2. Jugendkriminalität. Immer schlimmer?

3. Sanktionen/Strafen gegenüber Jugendlichen
3.1 Formelle und informelle Sanktionsmöglichkeiten des JGG
3.2 Sanktionierungspraxis in Deutschland
3.3 Sind härtere Strafen sinnvoll?
3.4 Rechtliche Tendenzen zu mehr Härte

4. Erziehung zur Freiheit durch Freiheitsentzug?

5. Fazit

Literaturverzeichnis

1. Einleitung

Die mediale Berichterstattung über kriminelle Jugendliche[1] erweckt oft den Anschein von einer immer gefährlicher werdenden jungen Generation. Gerade im Zusammenhang mit einzelnen äußerst brutalen Gewaltanwendungen (beispielhaft sei hier auf die Schlägerei mit Todesfolge in einem Münchner S-Bahnhof im Jahr 2009[2] und ähnlich gearteter und medial präsenter Fälle in den letzten Jahren hingewiesen) werden Stimmen laut, die vor einer Gefahr durch die heutige Jugend warnen. In der Folge greifen üblicherweise Politiker die Thematik auf, um sogleich für mehr Überwachung und härtere Strafen gegenüber Jugendlichen zu plädieren. In der hessischen Landtagswahl im Jahr 2008 wurde diese Thematik sogar zentrales Wahlkampfthema einer Partei[3]. Eine wissenschaftliche Untermauerung solcher Forderungen nach härterem Durchgreifen und der Darstellung einer zunehmenden Jugendkriminalität fehlt es in der Regel in den zugehörigen Berichterstattungen, was verschiedene Fragen aufwirft. Im Kern lassen sich hier zwei Grundannahmen herausfiltern: Die Jugendkriminalität ist ein ständig wachsendes Problemfeld (1) und mit härteren Strafen lässt sich dieses Problem zurückdrängen oder gar beseitigen (2).

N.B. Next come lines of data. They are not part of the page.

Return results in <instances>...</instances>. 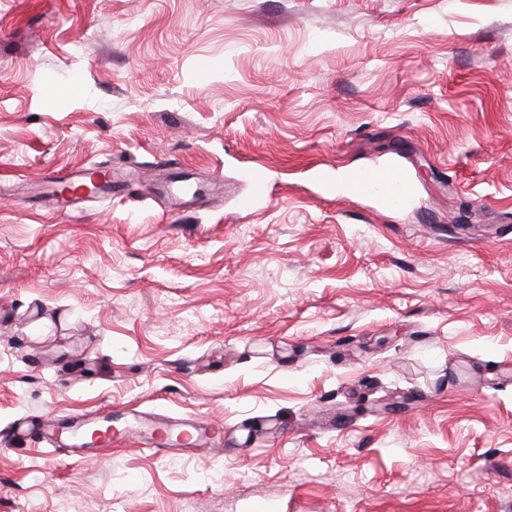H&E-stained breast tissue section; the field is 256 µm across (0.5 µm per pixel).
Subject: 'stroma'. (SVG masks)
Masks as SVG:
<instances>
[{
  "instance_id": "1",
  "label": "stroma",
  "mask_w": 512,
  "mask_h": 512,
  "mask_svg": "<svg viewBox=\"0 0 512 512\" xmlns=\"http://www.w3.org/2000/svg\"><path fill=\"white\" fill-rule=\"evenodd\" d=\"M110 409L223 450L15 437L0 512H512V0H0V434ZM350 192L359 196H377L395 205L404 206L411 197L406 176L395 167L384 166L372 170L357 169L348 177ZM185 443L183 446H199L203 440H208L216 444L220 440V436L223 433L219 426H208L209 433L206 429L198 427L194 422H188L183 424Z\"/></svg>"
}]
</instances>
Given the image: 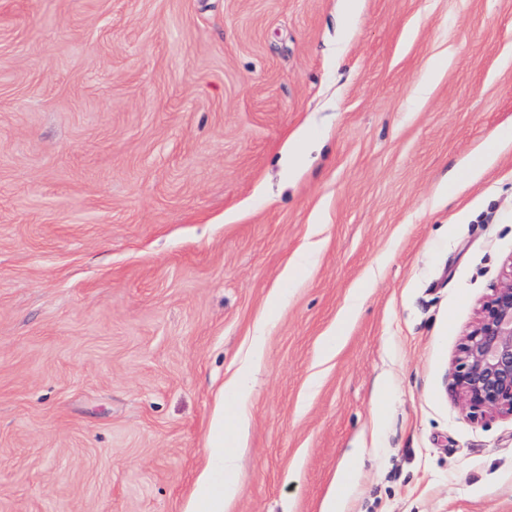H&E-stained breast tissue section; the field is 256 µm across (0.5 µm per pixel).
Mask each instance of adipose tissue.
Listing matches in <instances>:
<instances>
[{
	"mask_svg": "<svg viewBox=\"0 0 512 512\" xmlns=\"http://www.w3.org/2000/svg\"><path fill=\"white\" fill-rule=\"evenodd\" d=\"M243 435L244 420L240 413L216 411L208 434V460L183 512H227L238 493L233 478L237 466L234 445Z\"/></svg>",
	"mask_w": 512,
	"mask_h": 512,
	"instance_id": "adipose-tissue-1",
	"label": "adipose tissue"
}]
</instances>
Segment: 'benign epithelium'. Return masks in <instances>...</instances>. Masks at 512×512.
Segmentation results:
<instances>
[{
    "mask_svg": "<svg viewBox=\"0 0 512 512\" xmlns=\"http://www.w3.org/2000/svg\"><path fill=\"white\" fill-rule=\"evenodd\" d=\"M453 367L455 392L472 419L512 418V278L480 305Z\"/></svg>",
    "mask_w": 512,
    "mask_h": 512,
    "instance_id": "1",
    "label": "benign epithelium"
}]
</instances>
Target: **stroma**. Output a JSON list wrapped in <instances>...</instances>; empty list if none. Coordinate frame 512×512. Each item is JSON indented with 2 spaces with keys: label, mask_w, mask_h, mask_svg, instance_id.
<instances>
[{
  "label": "stroma",
  "mask_w": 512,
  "mask_h": 512,
  "mask_svg": "<svg viewBox=\"0 0 512 512\" xmlns=\"http://www.w3.org/2000/svg\"><path fill=\"white\" fill-rule=\"evenodd\" d=\"M341 12L0 0V512H182L237 375L229 512H512L453 387L512 270V0Z\"/></svg>",
  "instance_id": "1"
}]
</instances>
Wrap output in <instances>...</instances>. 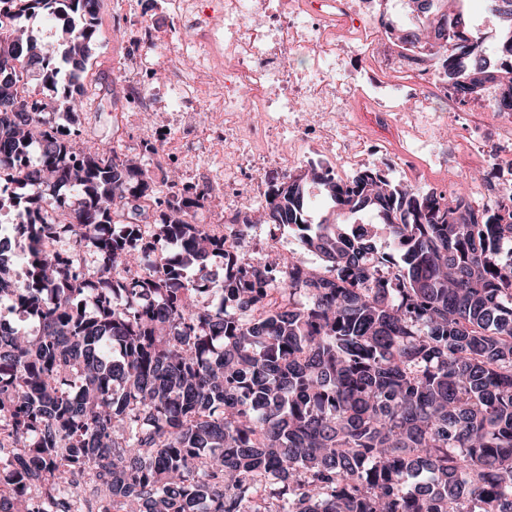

In dieser Arbeit werden jene zwei Grundannahmen aufgegriffen, um abseits von populistischen Äußerungen darzustellen, ob es hierfür auch aus wissenschaftlicher Sicht Belege gibt.

Können die Jugendlichen in Deutschland also als immer krimineller angesehen werden? Und hilft ein härteres Durchgreifen in Form von Strafverschärfungen generell Kriminalität zu bekämpfen bzw. präventiv als Abschreckung zu dienen? Um diese Fragen beantworten zu können wird zunächst die quantitativen und qualitativen Ausmaße der Jugendkriminalität und ihre Entwicklung dargestellt. Danach werden die strafrechtlichen Sanktionsmöglichkeiten und die Sanktionspraxis gegenüber Jugendlichen in Deutschland vorgestellt. Zum Abschluss wird betrachtet, ob härtere Strafen vorteilhaft gegenüber milderen Sanktionsarten sind und was die härtesten Strafen, namentlich die freiheitsentziehenden Sanktionen, mit Blick auf die Ziele des Jugendstrafrechts (hierauf wird im entsprechenden Kapitel näher eingegangen) überhaupt leisten können.

2. Jugendkriminalität. Immer schlimmer?

Ob die Jugendkriminalität in Deutschland ein immer größer werdendes Problem ist, lässt sich zum einen in quantitativer Hinsicht untersuchen, indem man die registrierten Straftaten der letzten Jahre vergleicht. Zum anderen lässt sich auch die Qualität der verübten Kriminalität beleuchten, denn möglicherweise gab es im Zeitverlauf Veränderungen in der Schwere der verübten Delikte. Eine Zunahme von schweren Straftaten würde zumindest mit der hohen Präsenz dieser Taten in der Medienlandschaft korrespondieren. Die Informationen über Delikte, Deliktarten und die Strafverfolgung in Deutschland können aus der jährlich erscheinenden polizeilichen Kriminalstatistik (kurz: PKS) und der Strafverfolgungsstatistik entnommen werden.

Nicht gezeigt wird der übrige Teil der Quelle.